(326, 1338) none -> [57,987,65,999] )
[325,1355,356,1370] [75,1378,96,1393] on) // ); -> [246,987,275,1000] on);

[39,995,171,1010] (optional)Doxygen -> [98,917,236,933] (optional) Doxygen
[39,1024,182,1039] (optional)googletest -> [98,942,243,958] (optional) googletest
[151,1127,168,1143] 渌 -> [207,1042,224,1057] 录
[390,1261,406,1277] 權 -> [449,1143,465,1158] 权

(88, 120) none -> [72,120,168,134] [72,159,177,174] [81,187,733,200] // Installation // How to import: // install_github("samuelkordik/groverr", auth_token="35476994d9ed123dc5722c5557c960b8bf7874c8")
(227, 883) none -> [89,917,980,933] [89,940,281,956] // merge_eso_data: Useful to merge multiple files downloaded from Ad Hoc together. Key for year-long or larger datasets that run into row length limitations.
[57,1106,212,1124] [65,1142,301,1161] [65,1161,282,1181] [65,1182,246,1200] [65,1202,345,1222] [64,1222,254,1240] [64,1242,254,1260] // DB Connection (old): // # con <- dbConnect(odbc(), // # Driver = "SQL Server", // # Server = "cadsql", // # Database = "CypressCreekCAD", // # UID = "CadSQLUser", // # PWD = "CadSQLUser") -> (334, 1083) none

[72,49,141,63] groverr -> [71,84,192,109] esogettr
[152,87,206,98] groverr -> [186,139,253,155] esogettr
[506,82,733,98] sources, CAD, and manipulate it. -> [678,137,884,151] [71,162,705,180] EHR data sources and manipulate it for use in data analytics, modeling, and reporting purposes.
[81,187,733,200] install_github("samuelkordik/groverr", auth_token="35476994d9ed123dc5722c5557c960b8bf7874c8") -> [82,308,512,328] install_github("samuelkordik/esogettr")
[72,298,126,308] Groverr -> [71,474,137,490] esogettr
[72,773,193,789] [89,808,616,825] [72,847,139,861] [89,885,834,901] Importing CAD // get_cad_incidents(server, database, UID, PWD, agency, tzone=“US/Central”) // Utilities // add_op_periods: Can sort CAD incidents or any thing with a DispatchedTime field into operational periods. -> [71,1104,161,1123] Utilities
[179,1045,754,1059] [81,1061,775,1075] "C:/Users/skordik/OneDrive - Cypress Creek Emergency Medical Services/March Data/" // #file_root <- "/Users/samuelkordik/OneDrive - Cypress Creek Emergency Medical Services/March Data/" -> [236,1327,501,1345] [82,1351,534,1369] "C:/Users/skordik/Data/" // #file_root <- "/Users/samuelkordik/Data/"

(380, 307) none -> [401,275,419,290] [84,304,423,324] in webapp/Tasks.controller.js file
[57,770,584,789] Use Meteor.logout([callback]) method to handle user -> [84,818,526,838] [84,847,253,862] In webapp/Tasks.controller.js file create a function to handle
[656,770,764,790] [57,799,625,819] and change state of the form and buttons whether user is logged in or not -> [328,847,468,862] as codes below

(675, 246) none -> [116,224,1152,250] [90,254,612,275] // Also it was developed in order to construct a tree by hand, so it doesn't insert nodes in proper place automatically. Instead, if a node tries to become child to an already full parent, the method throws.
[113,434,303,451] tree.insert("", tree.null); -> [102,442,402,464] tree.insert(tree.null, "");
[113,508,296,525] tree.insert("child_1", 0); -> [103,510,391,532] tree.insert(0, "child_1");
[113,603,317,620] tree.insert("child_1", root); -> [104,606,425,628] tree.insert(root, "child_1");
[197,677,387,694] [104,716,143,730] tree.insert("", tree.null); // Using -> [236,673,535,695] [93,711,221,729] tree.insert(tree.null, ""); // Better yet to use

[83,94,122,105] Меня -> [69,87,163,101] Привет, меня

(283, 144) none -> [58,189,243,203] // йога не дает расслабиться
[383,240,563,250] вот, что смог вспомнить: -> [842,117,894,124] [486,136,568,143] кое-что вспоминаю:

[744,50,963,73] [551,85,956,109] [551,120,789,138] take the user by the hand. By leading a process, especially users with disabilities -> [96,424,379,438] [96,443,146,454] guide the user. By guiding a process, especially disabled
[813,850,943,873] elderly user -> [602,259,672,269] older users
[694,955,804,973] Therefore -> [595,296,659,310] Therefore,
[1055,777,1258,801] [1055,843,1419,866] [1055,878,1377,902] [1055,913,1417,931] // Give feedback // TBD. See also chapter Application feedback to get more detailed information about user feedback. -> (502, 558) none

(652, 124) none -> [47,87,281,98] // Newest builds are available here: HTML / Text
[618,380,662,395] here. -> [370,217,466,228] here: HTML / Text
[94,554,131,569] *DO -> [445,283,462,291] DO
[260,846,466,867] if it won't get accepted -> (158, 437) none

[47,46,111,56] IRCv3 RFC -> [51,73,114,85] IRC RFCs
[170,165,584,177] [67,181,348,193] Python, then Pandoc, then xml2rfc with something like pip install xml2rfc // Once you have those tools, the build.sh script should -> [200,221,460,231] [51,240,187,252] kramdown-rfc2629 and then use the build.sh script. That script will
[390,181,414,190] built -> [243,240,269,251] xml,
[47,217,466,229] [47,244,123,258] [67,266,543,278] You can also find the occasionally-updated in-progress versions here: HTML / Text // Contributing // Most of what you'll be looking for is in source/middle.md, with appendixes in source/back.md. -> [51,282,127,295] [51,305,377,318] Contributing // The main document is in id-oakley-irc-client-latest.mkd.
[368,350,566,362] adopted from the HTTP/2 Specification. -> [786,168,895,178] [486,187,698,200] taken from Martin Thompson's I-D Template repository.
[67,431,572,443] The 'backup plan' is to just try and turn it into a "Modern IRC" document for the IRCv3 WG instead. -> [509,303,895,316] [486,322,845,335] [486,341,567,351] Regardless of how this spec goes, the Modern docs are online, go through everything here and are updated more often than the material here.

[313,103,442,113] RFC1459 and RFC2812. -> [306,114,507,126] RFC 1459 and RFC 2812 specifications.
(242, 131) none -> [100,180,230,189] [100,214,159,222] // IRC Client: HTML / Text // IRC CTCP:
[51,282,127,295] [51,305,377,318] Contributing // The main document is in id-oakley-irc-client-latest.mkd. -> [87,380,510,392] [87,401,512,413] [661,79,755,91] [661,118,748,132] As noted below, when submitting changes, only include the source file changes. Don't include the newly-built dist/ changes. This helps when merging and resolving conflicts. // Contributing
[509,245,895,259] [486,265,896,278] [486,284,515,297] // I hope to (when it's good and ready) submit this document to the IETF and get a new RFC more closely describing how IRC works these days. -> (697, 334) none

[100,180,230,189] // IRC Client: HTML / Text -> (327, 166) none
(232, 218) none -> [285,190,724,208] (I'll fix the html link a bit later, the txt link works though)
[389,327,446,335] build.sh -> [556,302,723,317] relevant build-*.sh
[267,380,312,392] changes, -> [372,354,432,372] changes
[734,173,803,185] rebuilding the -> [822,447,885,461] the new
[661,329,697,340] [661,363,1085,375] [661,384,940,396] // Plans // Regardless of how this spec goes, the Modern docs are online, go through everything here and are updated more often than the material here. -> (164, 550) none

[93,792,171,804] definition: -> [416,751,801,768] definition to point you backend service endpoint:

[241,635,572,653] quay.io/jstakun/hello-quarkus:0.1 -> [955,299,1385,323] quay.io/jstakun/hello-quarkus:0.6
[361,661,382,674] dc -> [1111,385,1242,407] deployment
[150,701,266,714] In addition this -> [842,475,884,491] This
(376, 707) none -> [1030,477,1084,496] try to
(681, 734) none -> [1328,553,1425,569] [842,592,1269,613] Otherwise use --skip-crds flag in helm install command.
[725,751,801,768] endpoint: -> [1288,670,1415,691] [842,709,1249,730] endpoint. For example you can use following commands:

####################

Your answer should be the exact lines above from the one with "[744,50,963,73] [551,85,956,109] [551,120,789,138]" through the one with "[67,431,572,443] The 'backup", both included, and nothing besides.

**TASK SOLUTION**
[744,50,963,73] [551,85,956,109] [551,120,789,138] take the user by the hand. By leading a process, especially users with disabilities -> [96,424,379,438] [96,443,146,454] guide the user. By guiding a process, especially disabled
[813,850,943,873] elderly user -> [602,259,672,269] older users
[694,955,804,973] Therefore -> [595,296,659,310] Therefore,
[1055,777,1258,801] [1055,843,1419,866] [1055,878,1377,902] [1055,913,1417,931] // Give feedback // TBD. See also chapter Application feedback to get more detailed information about user feedback. -> (502, 558) none

(652, 124) none -> [47,87,281,98] // Newest builds are available here: HTML / Text
[618,380,662,395] here. -> [370,217,466,228] here: HTML / Text
[94,554,131,569] *DO -> [445,283,462,291] DO
[260,846,466,867] if it won't get accepted -> (158, 437) none

[47,46,111,56] IRCv3 RFC -> [51,73,114,85] IRC RFCs
[170,165,584,177] [67,181,348,193] Python, then Pandoc, then xml2rfc with something like pip install xml2rfc // Once you have those tools, the build.sh script should -> [200,221,460,231] [51,240,187,252] kramdown-rfc2629 and then use the build.sh script. That script will
[390,181,414,190] built -> [243,240,269,251] xml,
[47,217,466,229] [47,244,123,258] [67,266,543,278] You can also find the occasionally-updated in-progress versions here: HTML / Text // Contributing // Most of what you'll be looking for is in source/middle.md, with appendixes in source/back.md. -> [51,282,127,295] [51,305,377,318] Contributing // The main document is in id-oakley-irc-client-latest.mkd.
[368,350,566,362] adopted from the HTTP/2 Specification. -> [786,168,895,178] [486,187,698,200] taken from Martin Thompson's I-D Template repository.
[67,431,572,443] The 'backup plan' is to just try and turn it into a "Modern IRC" document for the IRCv3 WG instead. -> [509,303,895,316] [486,322,845,335] [486,341,567,351] Regardless of how this spec goes, the Modern docs are online, go through everything here and are updated more often than the material here.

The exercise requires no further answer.